She played different characters each game, as did I. I don't remember exactly what characters were played each individual game.

Quite a pleasant surprise, all in all. She did not want to quit. Guess Star Wars: Epic Duels has more appeal than I thought. Good intro game to lure kids into boardgaming geekdom.

Thursday, January 13, 2005


Might as well be in Cancun

Warmed up to -40. Went in to town, it was -30 in Fairbanks. Feels great after a few days of -55.

Might be -20 tomorrow. Woo-hoooooooo.

Tuesday, January 11, 2005


Thank God for global warming.

Right now it is -50 F. Wonder how cold it would be if the climate wasn't getting dangerously warm?

Brrrrr. I shudder to think.

Monday, January 10, 2005


Age of Mythology, Explorium, Dos Rios.

Dos Rios

Had a friend of mine and his kids come over on Friday night. Played Dos Rios with him, my wife and one of the kids. Dos Rios turned out to be a pretty good short game. It has been in my local game store for many months now. I had looked at it several times and passed, I now regret waiting to play.

Basically, the rivers flow from the mountains to the sea.
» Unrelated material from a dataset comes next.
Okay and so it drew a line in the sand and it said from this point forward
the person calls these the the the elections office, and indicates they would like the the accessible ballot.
They always flow to the lowest adjacent tile. Dams can be built to change the course of the rivers. Players place men and buildings on tiles to claim ownership of the tile. At the end of each player's turn each tile that produces crops, and has the river flowing through it, and has a man or building on it generates income to the controlling player.
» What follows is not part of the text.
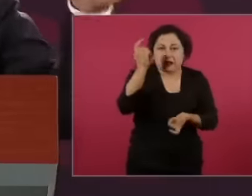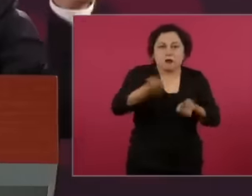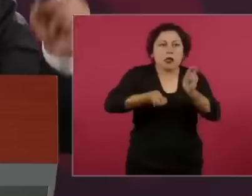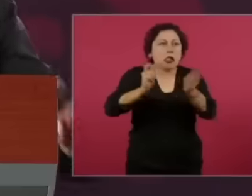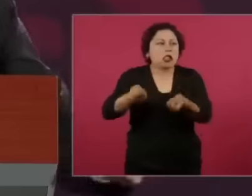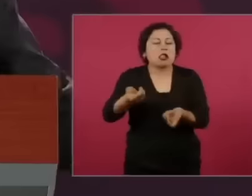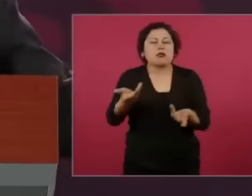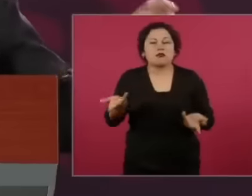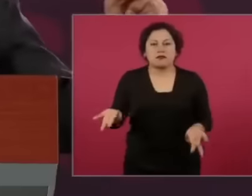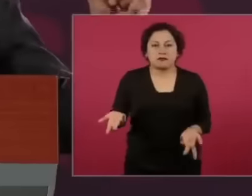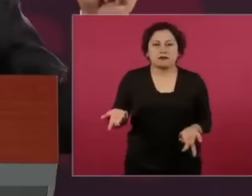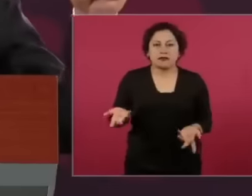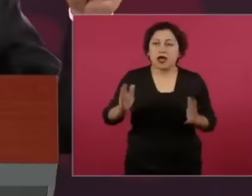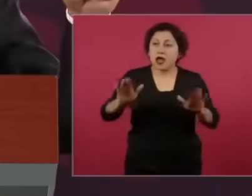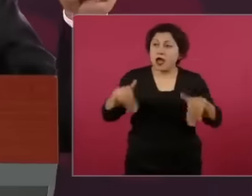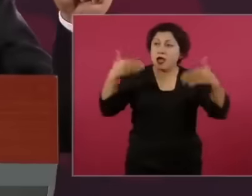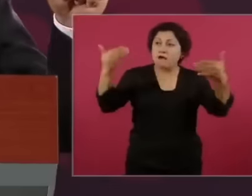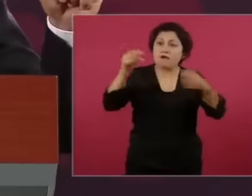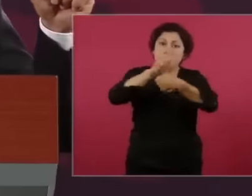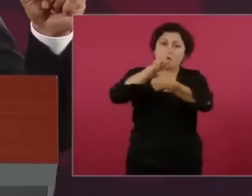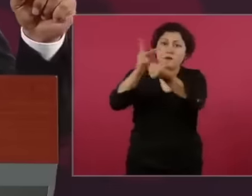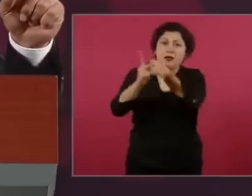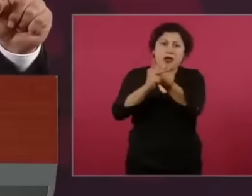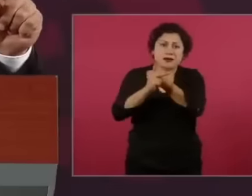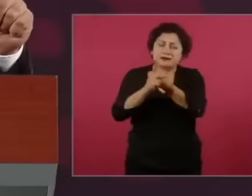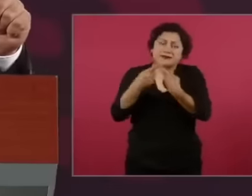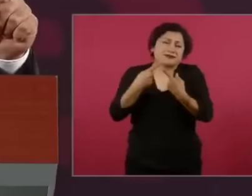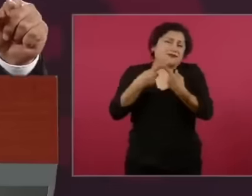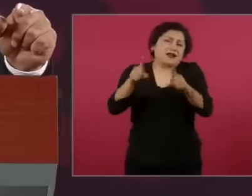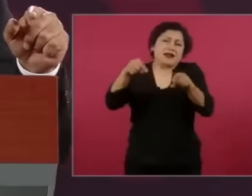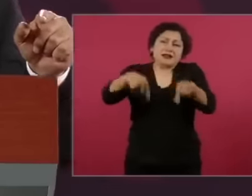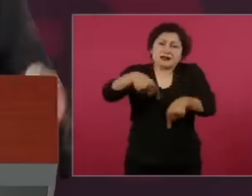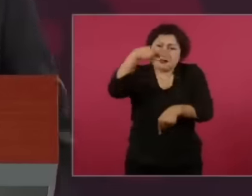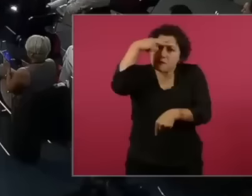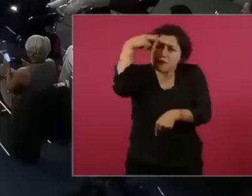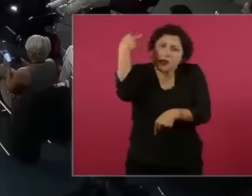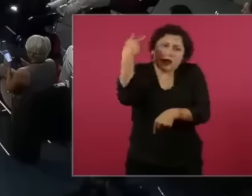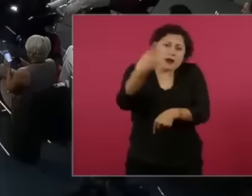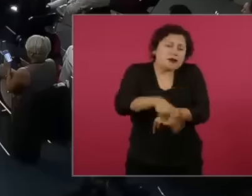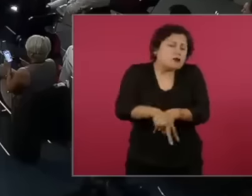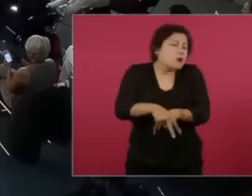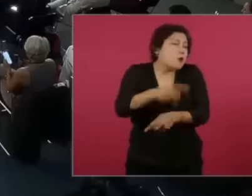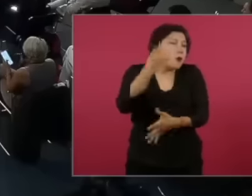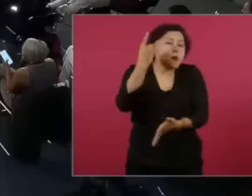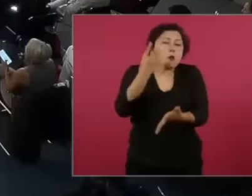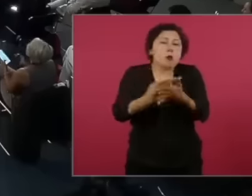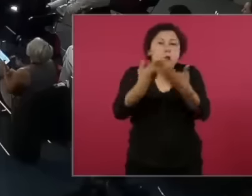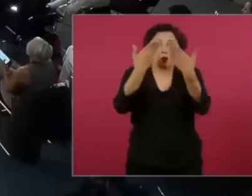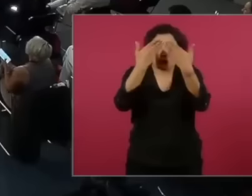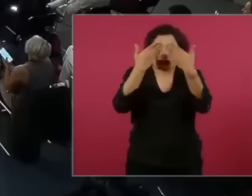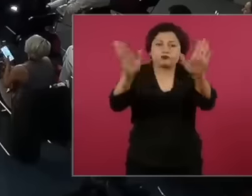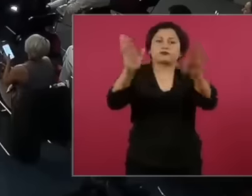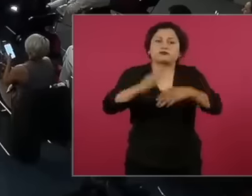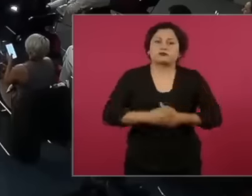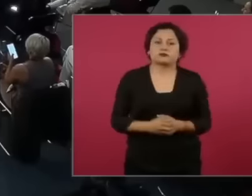because they subjected us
Money is spent to build buildings on the tiles. The first player to have 4 buildings on the board and have all 4 buildings in an irrigated space, wins the game, alternatively, the first player to build all 5 buildings regardless of the irrigation status wins.
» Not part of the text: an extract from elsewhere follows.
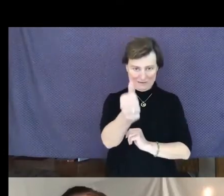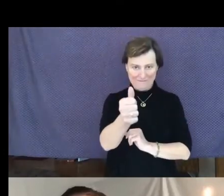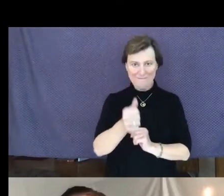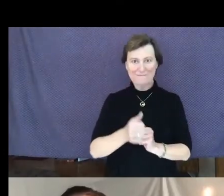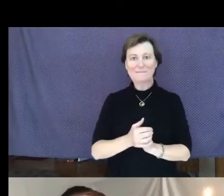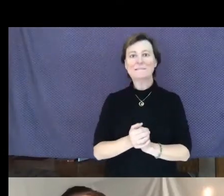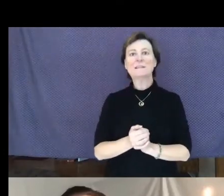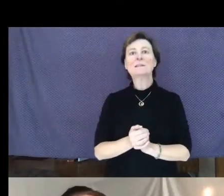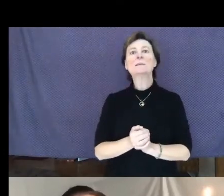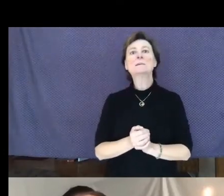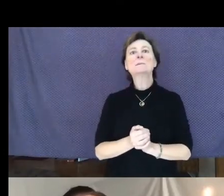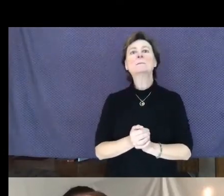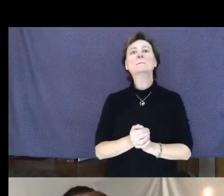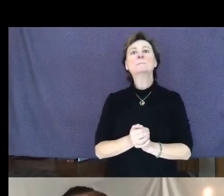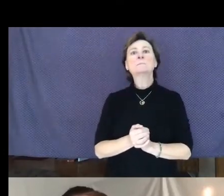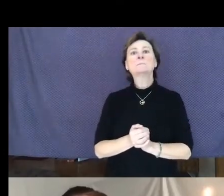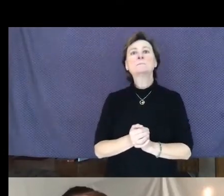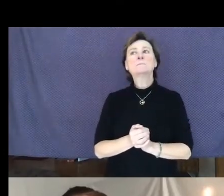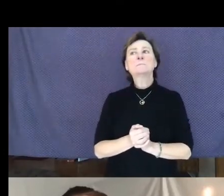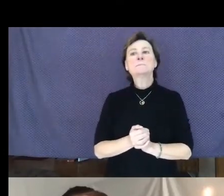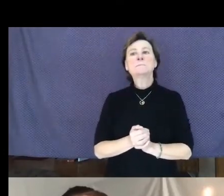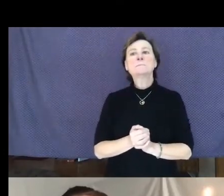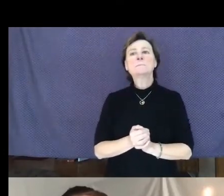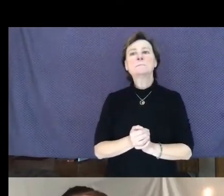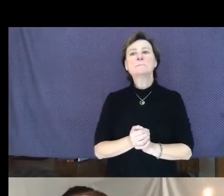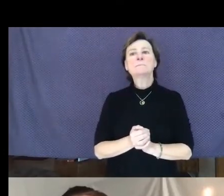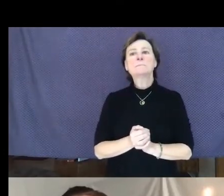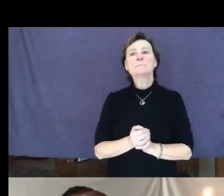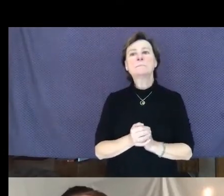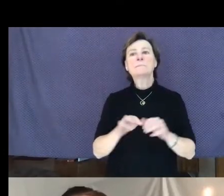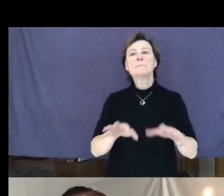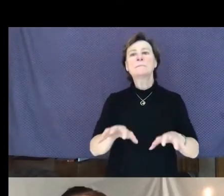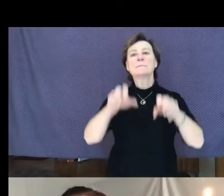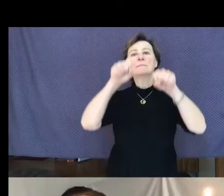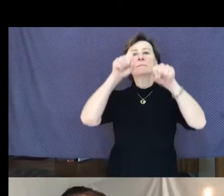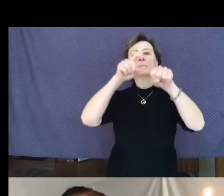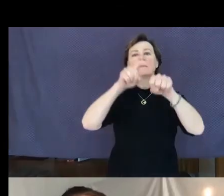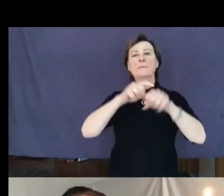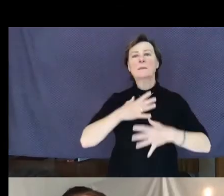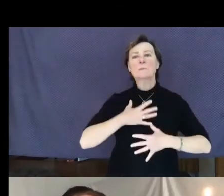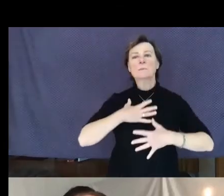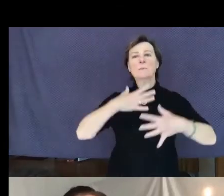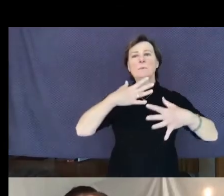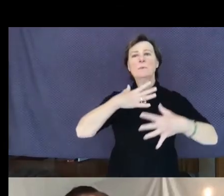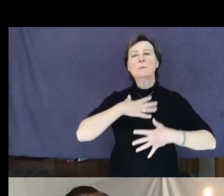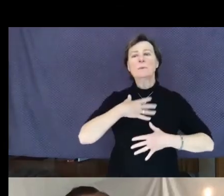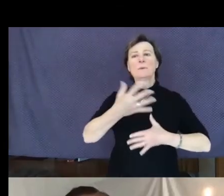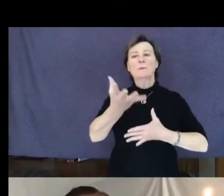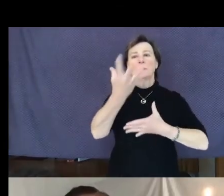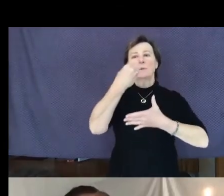Let us take a moment to breathe in a sense of compassion and gratitude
My wife hated it because of the analysis paralysis. Granted there is more AP in this game than any other short game that comes to mind, however with the right players it shouldn't be much of a problem.


We then played Explorium, a game he owns and I have been dying to play for several months now. Not because it is an exceptional game, but because it is ripe for an unbiased review on Boardgamegeek. http://www.boardgamegeek.com/ and for the review http://www.boardgamegeek.com/article/76054

Explorium is a game about mineral development and mining. The designer was trying to create a game that captured the uncertainty of mineral exploration. He succeeded in his endeavor by making the game over-dependent on dice rolling. We played for an hour or so, until I insisted on moving on to the Age of Mythology. Explorium reminded me a lot of The Farming Game, it probably has a lot of appeal to people familiar with the business, but not to gamers. Explorium adds a lot of flavor, in the form of "news" items, that give the game a real world feel. Lots of the "news" cards give interesting trivia bits as they alter the rules of the game slightly.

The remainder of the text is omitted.